Tarefa a realizar:
Informe, copiando-as, todas as linhas do material abaixo em que aparece a palavra "traditional". Maiúsculas e minúsculas fazem diferença.

Dados fornecidos:
============================================================

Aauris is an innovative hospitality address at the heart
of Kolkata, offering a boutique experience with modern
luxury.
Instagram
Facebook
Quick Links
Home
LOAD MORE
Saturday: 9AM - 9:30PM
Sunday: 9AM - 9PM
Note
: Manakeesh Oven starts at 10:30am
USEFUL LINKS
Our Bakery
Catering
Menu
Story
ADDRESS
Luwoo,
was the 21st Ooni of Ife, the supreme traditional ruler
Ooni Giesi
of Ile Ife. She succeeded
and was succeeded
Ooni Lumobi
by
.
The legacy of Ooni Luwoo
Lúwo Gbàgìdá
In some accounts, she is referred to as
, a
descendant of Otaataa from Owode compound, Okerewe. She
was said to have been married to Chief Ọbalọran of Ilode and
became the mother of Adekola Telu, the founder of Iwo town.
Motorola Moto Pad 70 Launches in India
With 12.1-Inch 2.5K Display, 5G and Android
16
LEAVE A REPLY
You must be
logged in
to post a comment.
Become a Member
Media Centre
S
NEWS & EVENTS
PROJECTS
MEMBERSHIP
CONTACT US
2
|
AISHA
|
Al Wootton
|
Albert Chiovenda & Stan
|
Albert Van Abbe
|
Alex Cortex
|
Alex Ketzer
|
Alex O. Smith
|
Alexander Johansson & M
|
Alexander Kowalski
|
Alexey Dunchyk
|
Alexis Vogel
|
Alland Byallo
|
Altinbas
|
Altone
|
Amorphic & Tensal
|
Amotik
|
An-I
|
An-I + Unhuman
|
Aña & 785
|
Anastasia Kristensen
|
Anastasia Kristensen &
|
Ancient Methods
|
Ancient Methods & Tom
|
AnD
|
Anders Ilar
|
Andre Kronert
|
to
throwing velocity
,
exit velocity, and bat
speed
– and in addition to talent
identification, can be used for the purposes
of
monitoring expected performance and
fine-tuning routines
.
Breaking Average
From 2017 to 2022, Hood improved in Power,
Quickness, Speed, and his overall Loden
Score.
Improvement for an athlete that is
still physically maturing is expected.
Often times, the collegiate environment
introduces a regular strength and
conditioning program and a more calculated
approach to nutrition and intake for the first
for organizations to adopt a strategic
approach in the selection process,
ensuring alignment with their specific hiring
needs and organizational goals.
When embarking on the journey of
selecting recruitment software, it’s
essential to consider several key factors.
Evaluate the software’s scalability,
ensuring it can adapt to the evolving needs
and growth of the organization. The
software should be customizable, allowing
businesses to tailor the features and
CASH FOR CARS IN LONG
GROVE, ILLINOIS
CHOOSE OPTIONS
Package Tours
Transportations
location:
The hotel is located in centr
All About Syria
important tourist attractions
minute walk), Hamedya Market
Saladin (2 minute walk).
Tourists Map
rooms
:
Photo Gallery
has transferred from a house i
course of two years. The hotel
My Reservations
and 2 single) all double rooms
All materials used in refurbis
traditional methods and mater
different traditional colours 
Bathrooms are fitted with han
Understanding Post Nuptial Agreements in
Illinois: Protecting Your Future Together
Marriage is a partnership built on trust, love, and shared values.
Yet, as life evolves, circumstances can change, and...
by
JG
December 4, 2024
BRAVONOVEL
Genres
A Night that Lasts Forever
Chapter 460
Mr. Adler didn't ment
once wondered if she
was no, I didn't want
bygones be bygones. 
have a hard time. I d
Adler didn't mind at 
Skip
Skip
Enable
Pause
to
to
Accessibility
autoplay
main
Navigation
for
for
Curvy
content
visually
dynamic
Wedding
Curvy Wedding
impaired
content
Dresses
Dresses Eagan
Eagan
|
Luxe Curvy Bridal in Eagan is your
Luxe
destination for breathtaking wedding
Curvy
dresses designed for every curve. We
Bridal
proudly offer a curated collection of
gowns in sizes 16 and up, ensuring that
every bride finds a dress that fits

============================================================

Tarefa concluída:
was the 21st Ooni of Ife, the supreme traditional ruler
traditional methods and mater
different traditional colours 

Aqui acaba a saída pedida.